===== Dataset
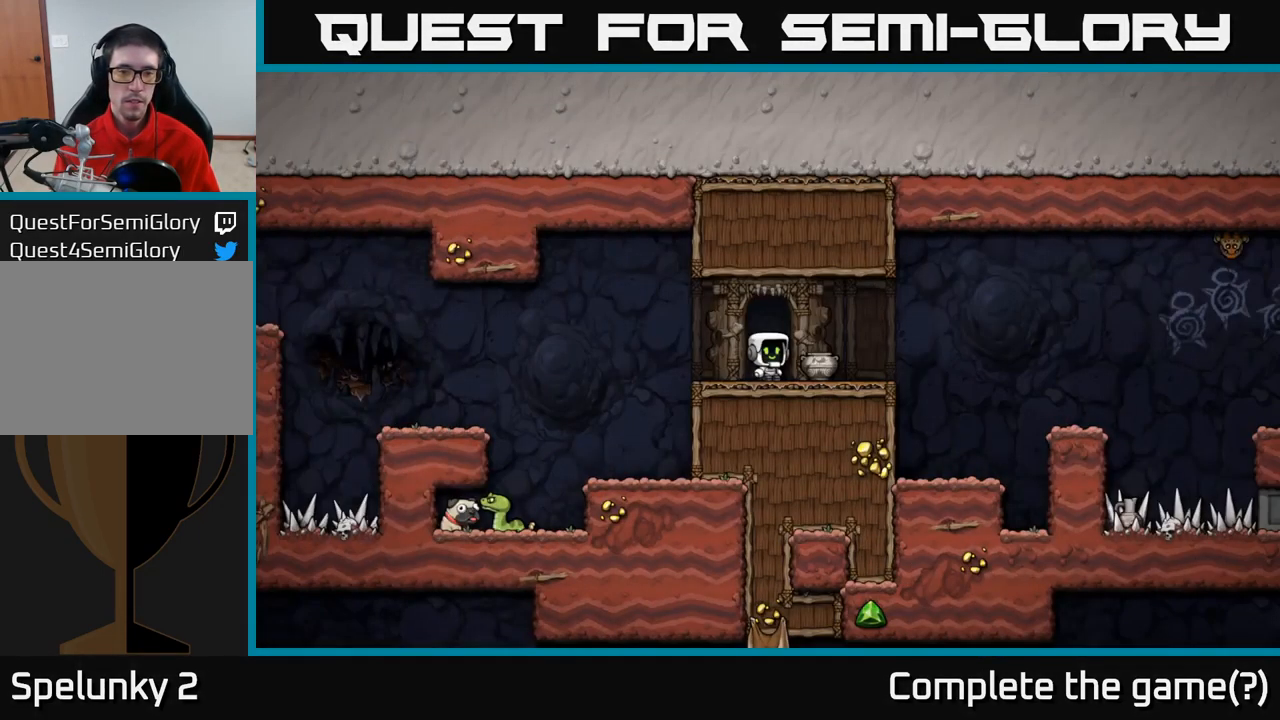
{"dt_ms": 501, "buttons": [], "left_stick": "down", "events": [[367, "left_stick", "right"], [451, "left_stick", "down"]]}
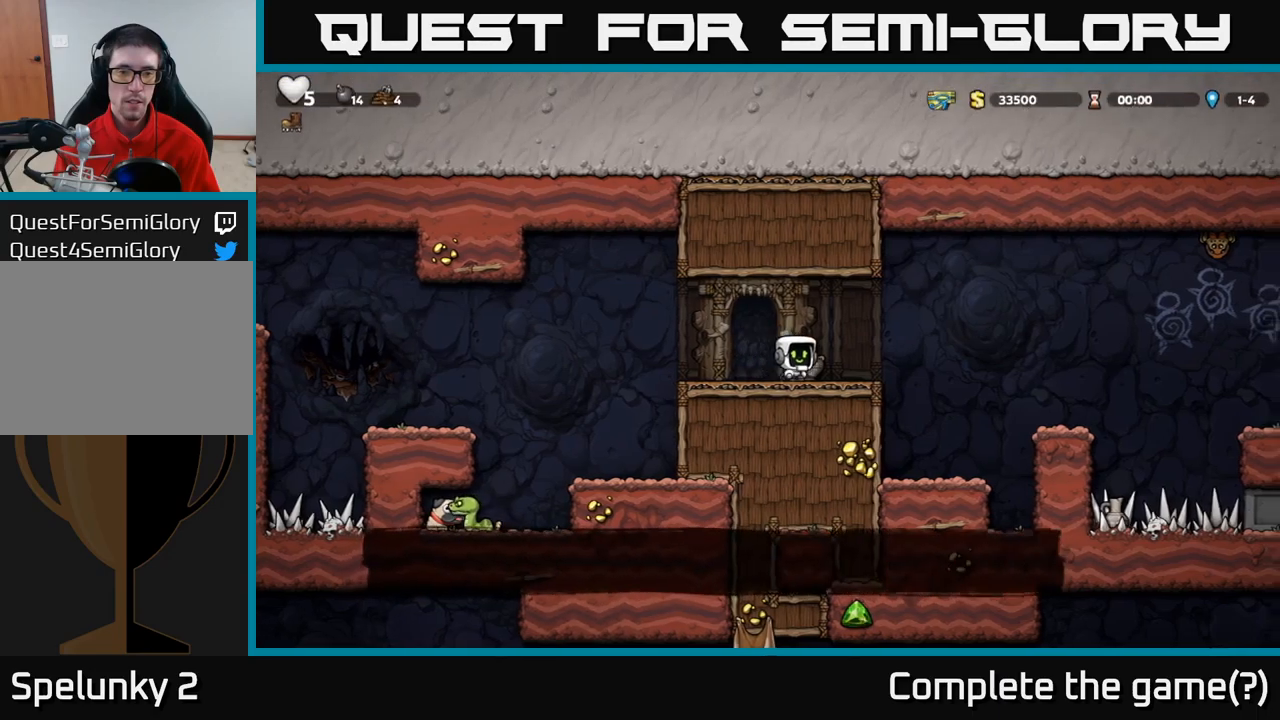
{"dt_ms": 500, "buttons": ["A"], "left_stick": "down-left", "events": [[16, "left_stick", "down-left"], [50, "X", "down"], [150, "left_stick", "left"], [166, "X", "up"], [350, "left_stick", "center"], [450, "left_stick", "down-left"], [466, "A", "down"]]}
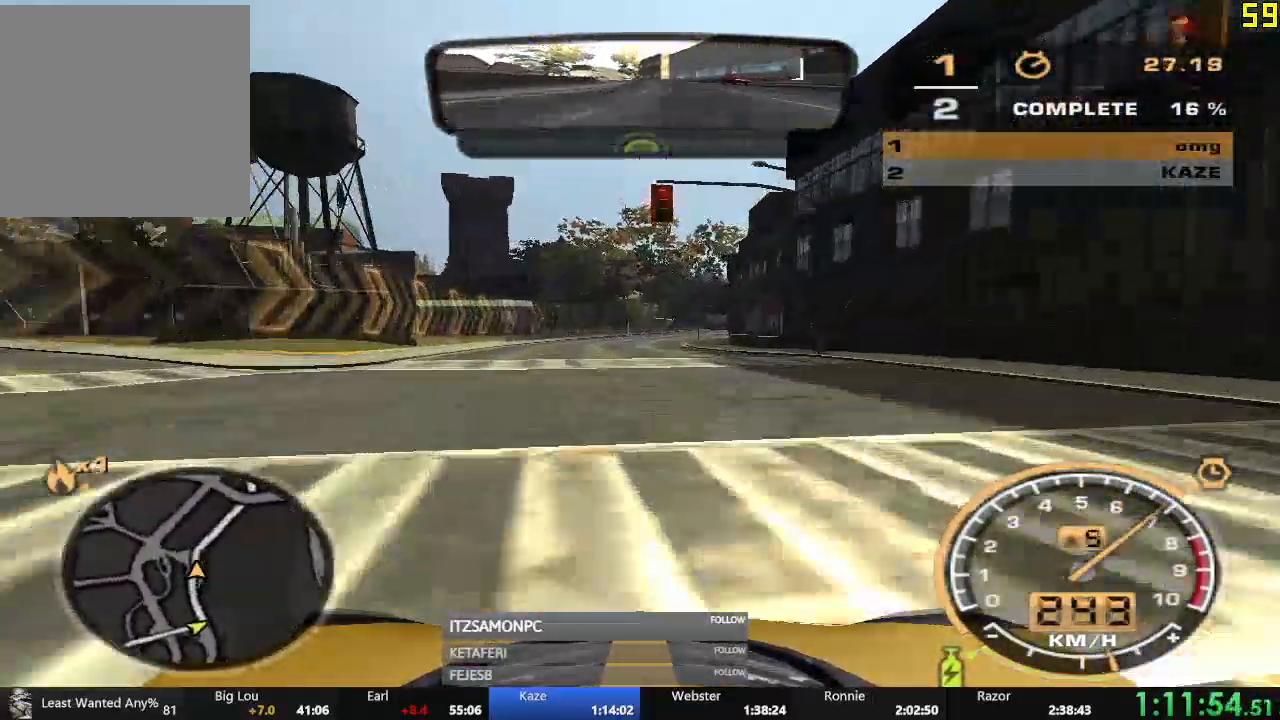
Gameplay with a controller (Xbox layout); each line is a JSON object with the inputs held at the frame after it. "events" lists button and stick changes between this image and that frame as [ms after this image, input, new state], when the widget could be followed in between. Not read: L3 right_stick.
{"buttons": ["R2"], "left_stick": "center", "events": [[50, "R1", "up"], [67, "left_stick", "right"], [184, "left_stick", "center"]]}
==========
===== Dataset
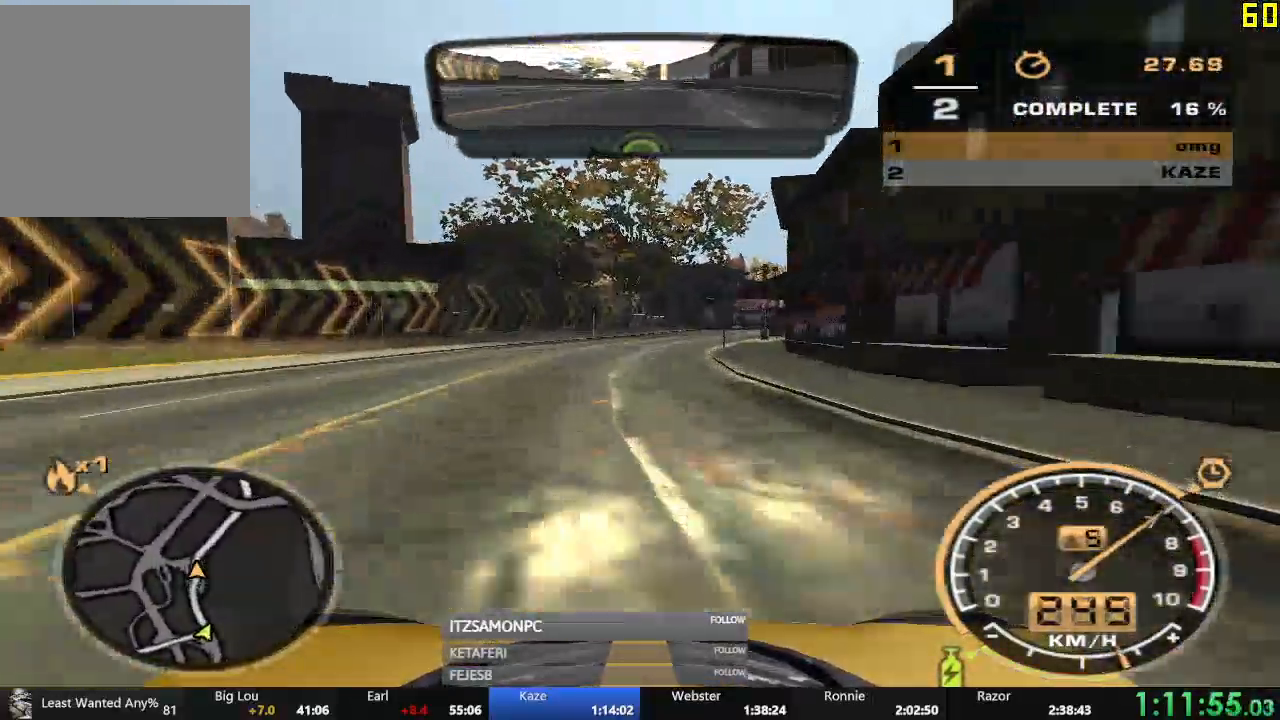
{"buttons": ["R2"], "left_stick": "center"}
==========
===== Dataset
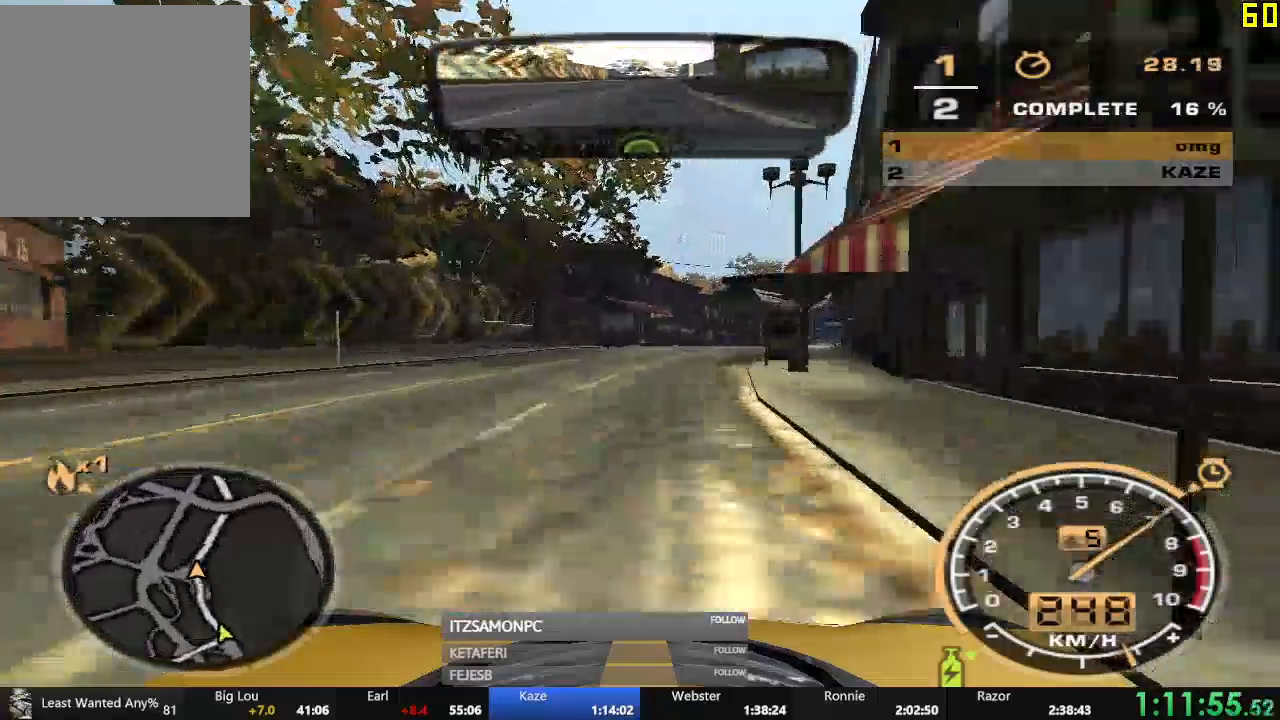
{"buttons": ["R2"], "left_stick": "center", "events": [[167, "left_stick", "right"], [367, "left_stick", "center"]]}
==========
Work required: Give back every line of the listing where the word "buttons" shows up.

Answer box:
{"dt_ms": 501, "buttons": [], "left_stick": "down", "events": [[367, "left_stick", "right"], [451, "left_stick", "down"]]}
{"dt_ms": 500, "buttons": ["A"], "left_stick": "down-left", "events": [[16, "left_stick", "down-left"], [50, "X", "down"], [150, "left_stick", "left"], [166, "X", "up"], [350, "left_stick", "center"], [450, "left_stick", "down-left"], [466, "A", "down"]]}
{"buttons": ["R2"], "left_stick": "center", "events": [[50, "R1", "up"], [67, "left_stick", "right"], [184, "left_stick", "center"]]}
{"buttons": ["R2"], "left_stick": "center"}
{"buttons": ["R2"], "left_stick": "center", "events": [[167, "left_stick", "right"], [367, "left_stick", "center"]]}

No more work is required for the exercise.